▶ Exercise
Leave out the pictures and copy the remaining records exactly.

-------- Data to examine

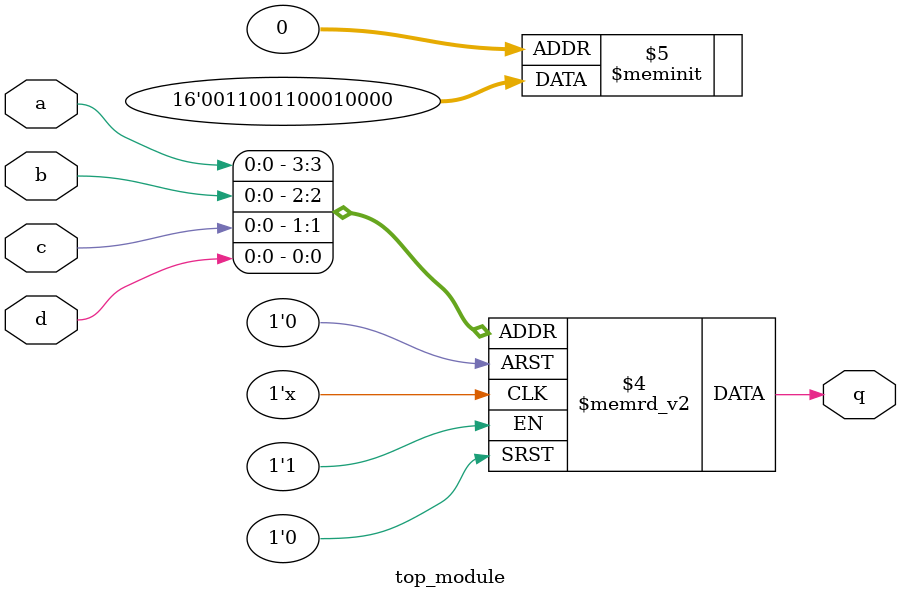
<source format=sv>
module top_module (
  input a, 
  input b, 
  input c, 
  input d,
  output q
);

  reg q;
  
  always @* begin
    case ({a, b, c, d})
      4'b0000 : q = 1'b0;
      4'b0001 : q = 1'b0;
      4'b0010 : q = 1'b0;
      4'b0011 : q = 1'b0;
      4'b0100 : q = 1'b1;
      4'b0101 : q = 1'b0; // Fix mismatch at time 40
      4'b0110 : q = 1'b0;
      4'b0111 : q = 1'b0;
      4'b1000 : q = 1'b1; // Fix mismatch at time 40
      4'b1001 : q = 1'b1;
      4'b1010 : q = 1'b0;
      4'b1011 : q = 1'b0;
      4'b1100 : q = 1'b1;
      4'b1101 : q = 1'b1;
      4'b1110 : q = 1'b0;
      4'b1111 : q = 1'b0;
    endcase
  end

endmodule

</source>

----------------

▶ Response below
<source format=sv>
module top_module (
  input a, 
  input b, 
  input c, 
  input d,
  output q
);

  reg q;
  
  always @* begin
    case ({a, b, c, d})
      4'b0000 : q = 1'b0;
      4'b0001 : q = 1'b0;
      4'b0010 : q = 1'b0;
      4'b0011 : q = 1'b0;
      4'b0100 : q = 1'b1;
      4'b0101 : q = 1'b0; // Fix mismatch at time 40
      4'b0110 : q = 1'b0;
      4'b0111 : q = 1'b0;
      4'b1000 : q = 1'b1; // Fix mismatch at time 40
      4'b1001 : q = 1'b1;
      4'b1010 : q = 1'b0;
      4'b1011 : q = 1'b0;
      4'b1100 : q = 1'b1;
      4'b1101 : q = 1'b1;
      4'b1110 : q = 1'b0;
      4'b1111 : q = 1'b0;
    endcase
  end

endmodule

</source>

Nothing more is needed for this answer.